Farokhi has been candid about the fiscal pressure pushing the city in this direction. "AI could be used to streamline administrative tasks and improve customer service at a time when we need to tighten our belts," he told Government Technology. The city is working through a roughly $33 million budget gap.

The president of Atlanta's PACE union has publicly asked for written job protections tied to any AI rollout. The commission has not yet answered that ask.

A regional planning input, not a vibe

What is new is less the sentiment than the standing ARC is giving it. The agency has been building AI capacity quietly since 2023 through its Emerging Technologies Roundtable, which has published an AI Policy and Regulation Primer, a guide to developing model code with generative AI, and internal staff guidance for ARC employees. Georgia runs parallel infrastructure at the state level through the Office of Artificial Intelligence and the Horizons Innovation Lab in Atlanta.
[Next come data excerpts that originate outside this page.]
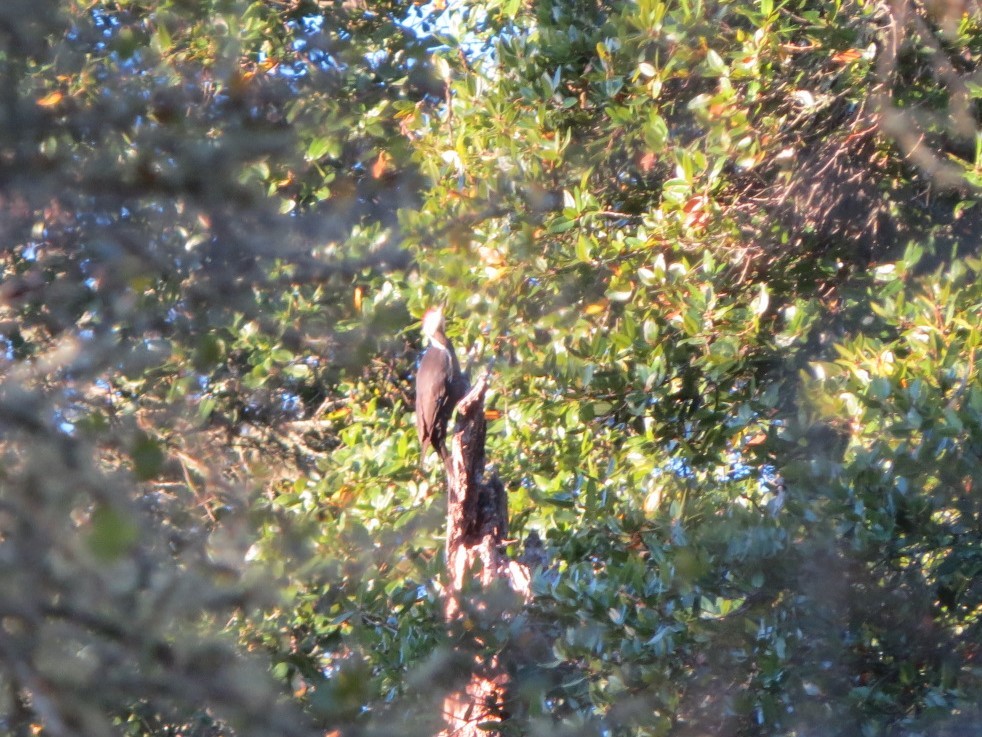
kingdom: Animalia
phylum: Chordata
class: Aves
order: Piciformes
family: Picidae
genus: Dryocopus
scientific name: Dryocopus pileatus
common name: Pileated woodpecker
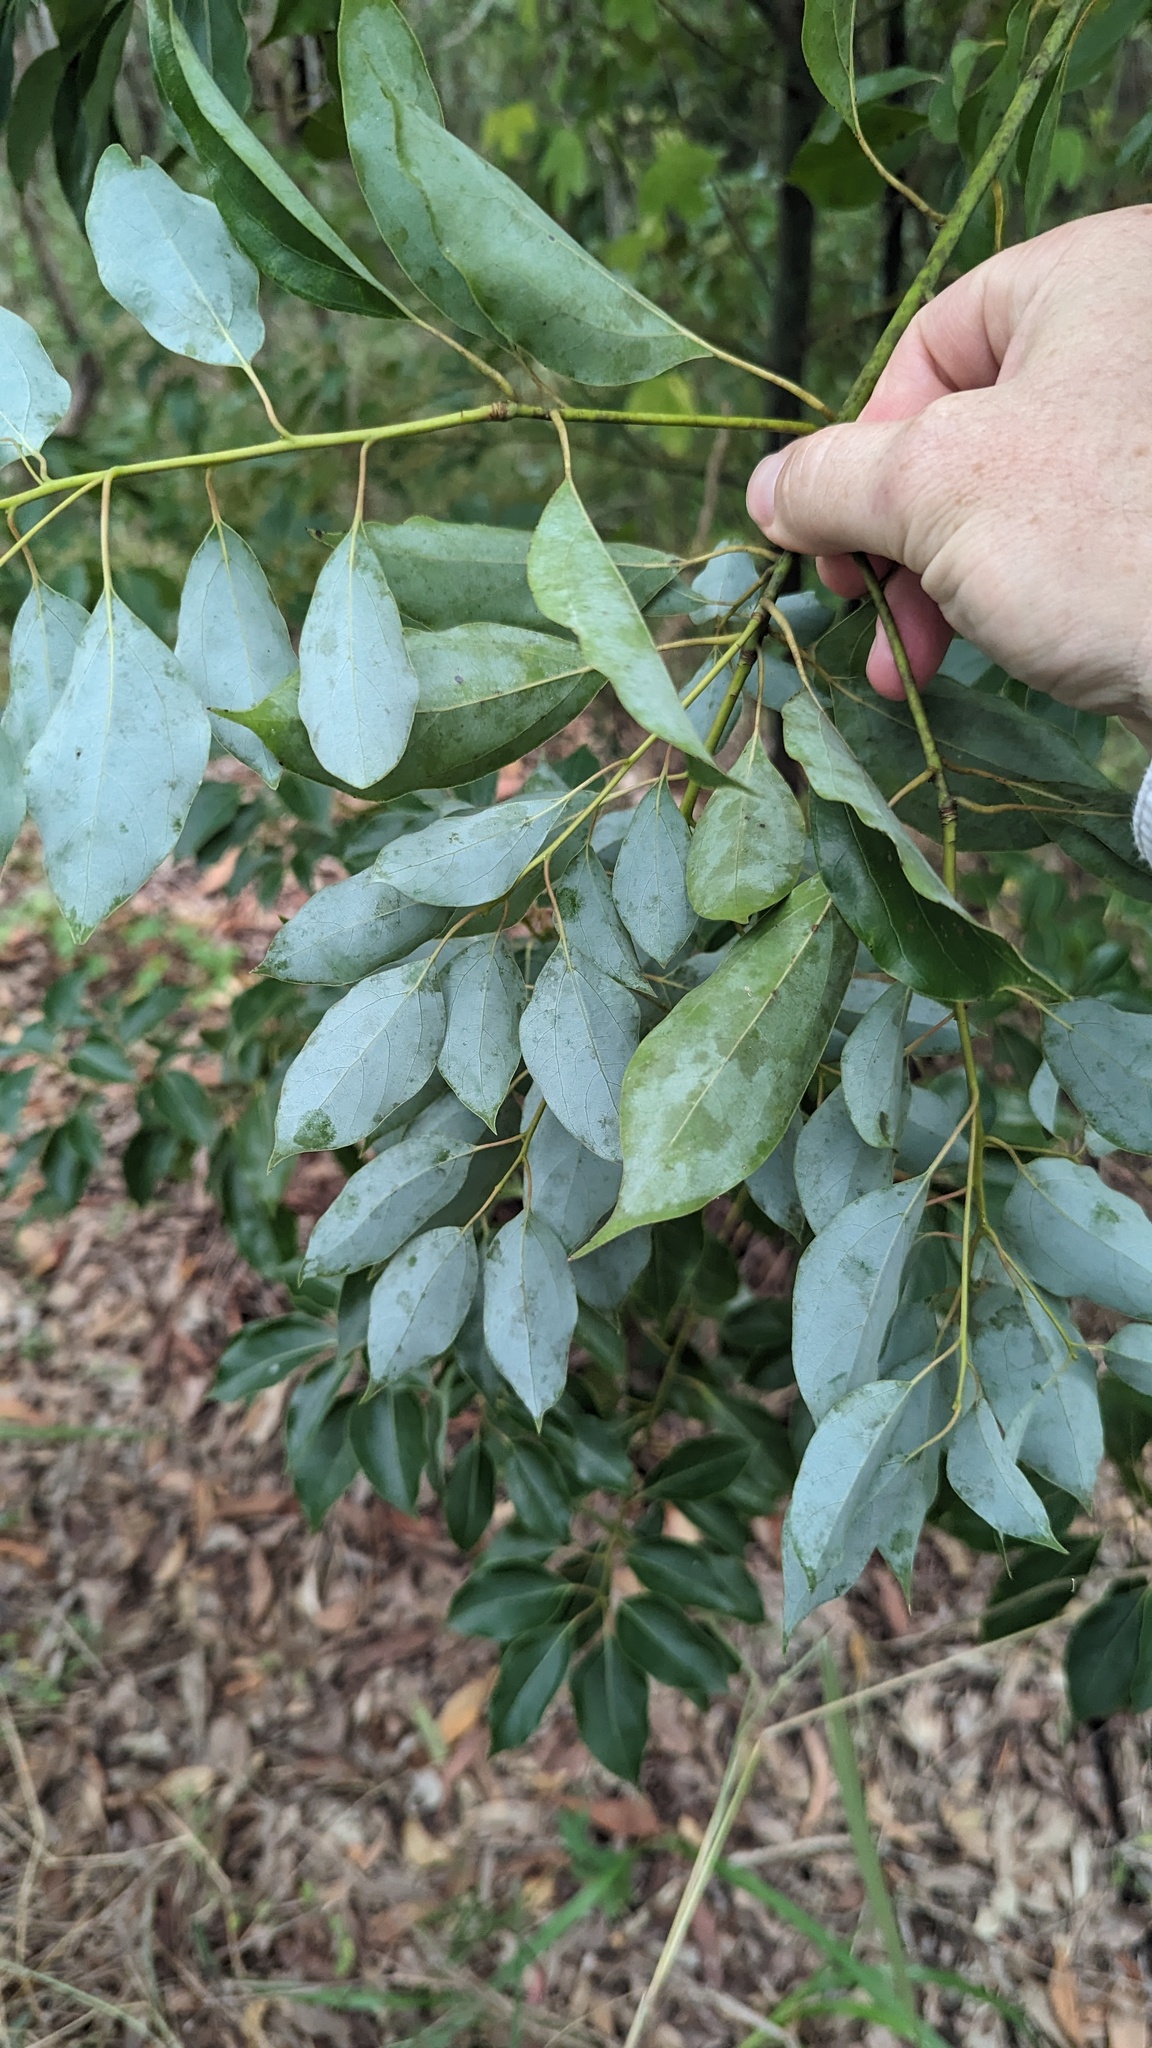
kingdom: Plantae
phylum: Tracheophyta
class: Magnoliopsida
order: Laurales
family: Lauraceae
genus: Cinnamomum
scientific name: Cinnamomum camphora
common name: Camphortree
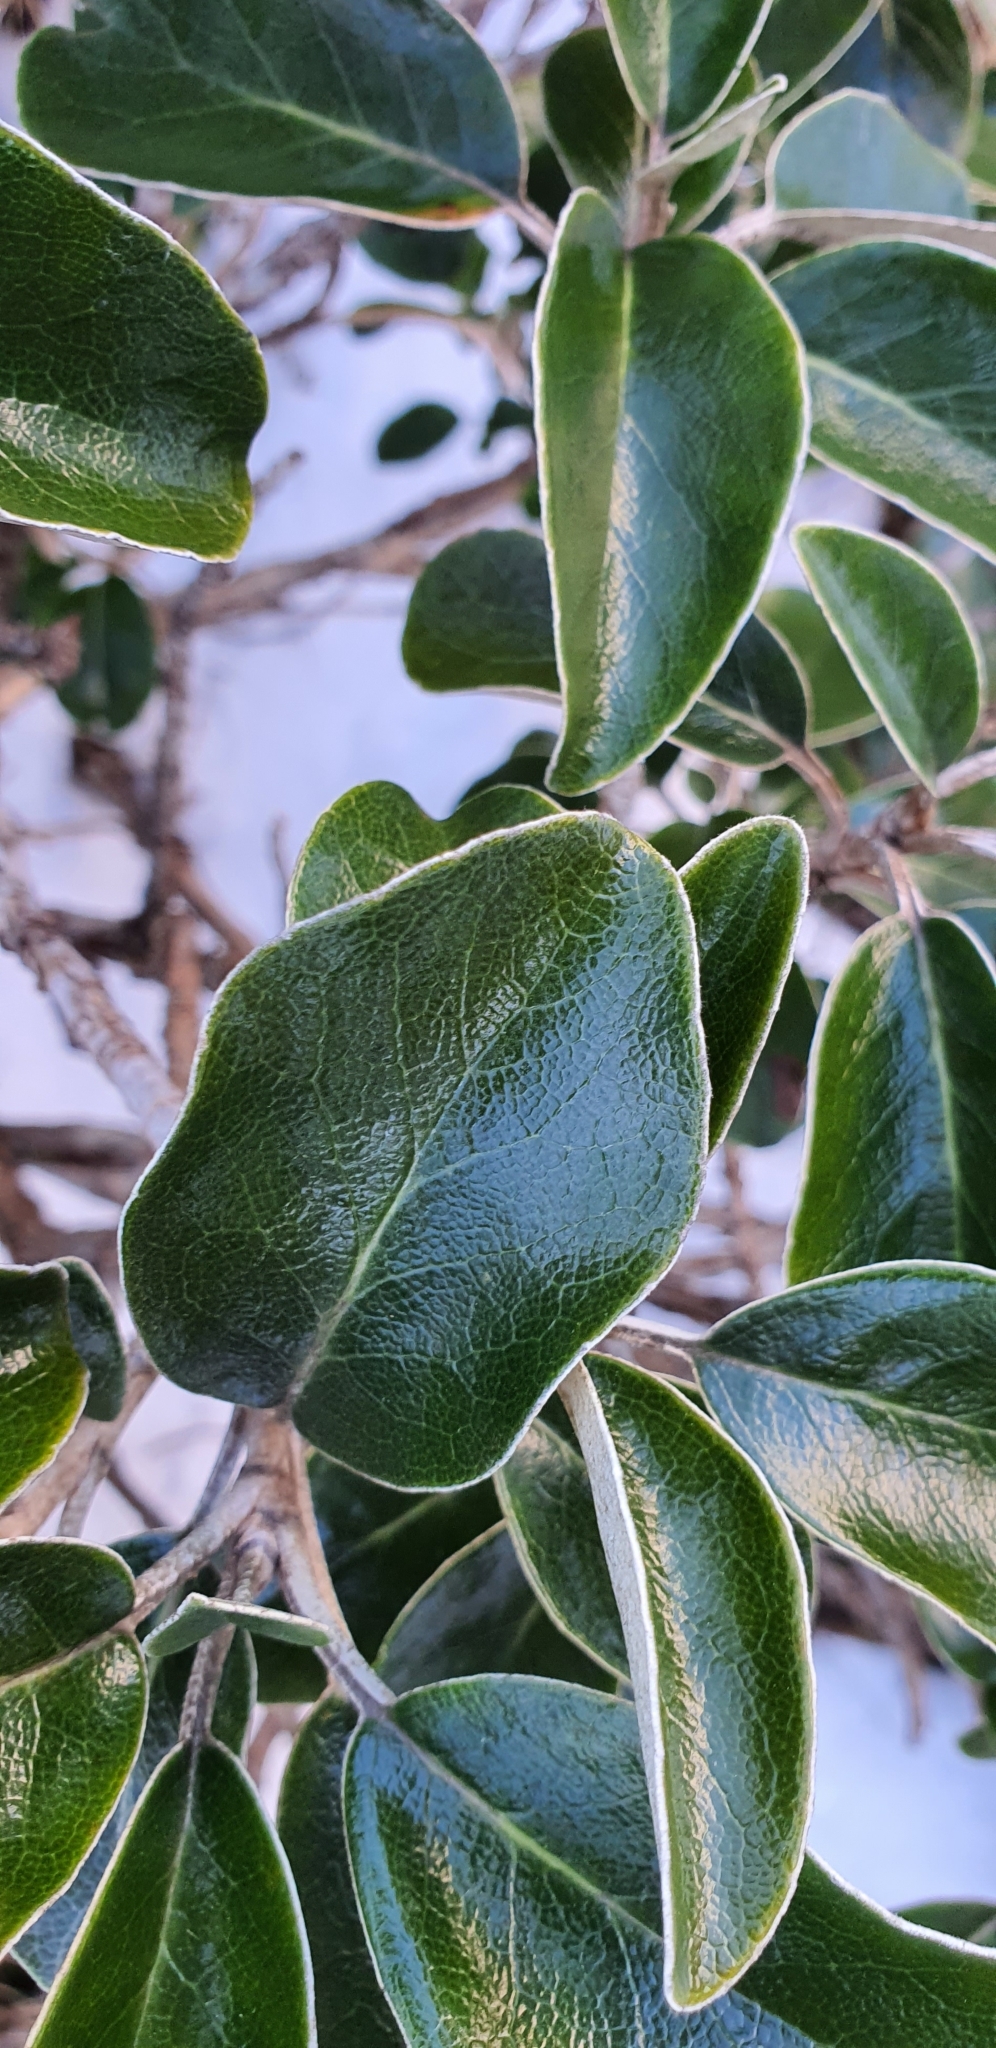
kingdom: Plantae
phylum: Tracheophyta
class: Magnoliopsida
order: Asterales
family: Asteraceae
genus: Brachyglottis
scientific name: Brachyglottis elaeagnifolia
By publishing the Snapshot, ARC is treating resident anxiety about AI-driven job loss as a planning variable on the same shelf as commute times and rent burdens. That has practical implications for how member jurisdictions write procurement language, workforce development grants, and ethics policies over the next budget cycle.

Stefaan Verhulst, co-founder of GovLab, told Government Technology that the local layer is where this work has to happen. "Cities are well-positioned to address the challenges and opportunities of AI due to their proximity to local stakeholders and the specific needs of their communities," he said.

For Farokhi, the stakes are personal as much as procedural. "This issue is important to me because AI has power, both good and bad, to transform our lives," he said when the commission was established.

The commission's report is due in February. Metro Atlanta Speaks will run again next fall. Between those two dates, the city will keep deploying tools, and residents will keep telling pollsters they are nervous about what comes next.